To Chad she seemed like a madwoman herding human cattle. Then she was at his back, the heel of her hand slamming between his shoulder blades, driving him forward. “GO! FIGHT!”
Chad’s feet found the staircase and he began to move up even as he heard gunfire erupt anew above him. He fumbled with his own gas mask and somehow managed to get it on. Then Allyson was racing up the staircase, hurrying past him to put herself between him and the bad guys yet again.
Chad ran after her.
CHAPTER TWENTY-NINE
Marcy burst through the bedroom door into a hallway choked with black-clad Apprentices and a handful of Black Brigade soldiers who were attempting to herd the frightened sadists back into their rooms. She looked to her left and right and saw no immediate sign of Ellen. Shit. She went up on her toes and lifted her chin in an attempt to see above the heads of the babbling morons in her way. Sometimes it was a real pain in the ass being a short girl. Then she finally caught a glimpse of the bobbing head of a person weaving between the gathered Apprentices.
Ellen.
She was heading toward the staircase to the second floor. Toward the source of all that gunfire. Marcy shoved people aside with one hand and waved the Glock around with the other as she set off in desperate pursuit. She ignored the frequent shouts of protest and pushed her way forward with reckless abandon. One big male Apprentice glared at her and moved back into her path. He was opening his mouth to say something when she shot him between the eyes. She hopped over his falling corpse and continued forward with greater ease, the Apprentices and Bl
ack Brigades shrinking away from her, creating a wide path straight down the middle of the hallway.
Marcy caught sight of Ellen’s back. She had reached the staircase landing and showed no signs of slowing down. Marcy put on a burst of speed as her sister started down the stairs. Some part of her was aware of how crazy this was. The thing she was risking her life for wasn’t really her sister. Dream could conjure another one into existence if it died. But some deep, familial instinct drove her forward anyway.
She reached the staircase and went full-throttle down the stairs. The second-floor hallway was choked with smoke.

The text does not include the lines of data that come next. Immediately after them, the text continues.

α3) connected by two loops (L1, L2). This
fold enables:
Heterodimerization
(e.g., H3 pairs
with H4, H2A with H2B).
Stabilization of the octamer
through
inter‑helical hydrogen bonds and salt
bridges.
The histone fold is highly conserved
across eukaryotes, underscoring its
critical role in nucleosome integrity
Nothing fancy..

Ellen reached the bottom of the stairs and stepped into that billowing white cloud. God alone knew what was driving her. She was heading into the worst of the danger rather than away from it. The only thing Marcy could figure was she was trying to get out of the house. Too bad she lacked the intelligence to recognize the impossibility of escape by that route.
Marcy leaped over the last four steps and landed hard on the floor. Pain exploded in her ankles, but she ignored it and moved into the hallway. A lot of Black Brigade men were in front of her now. And Ellen. Bullets whined in the air, punching holes in the walls, blowing out lights, and occasionally shredding the flesh of the soldiers. The smoke wasn’t as thick at this end of the hallway, and Marcy was grateful for that. She figured they had a few moments of relative safety, a narrow window of opportunity of which she meant to take full advantage.
She grabbed Ellen by the wrist and spun her around. The girl yelped and looked at her with eyes wide with fear. She didn’t seem to recognize Marcy at first. Then she cried out and threw her arms around Marcy in a rough embrace. Tears welled in Marcy’s eyes. She broke the embrace and grabbed Ellen by the wrist again. “Come on, girl, back upstairs. We’re gonna go see Dream.”
Ellen opened her mouth and said, “Muhmuh…muh—”
Marcy began to drag her back toward the staircase. “Yeah, yeah. Tell me later, okay?”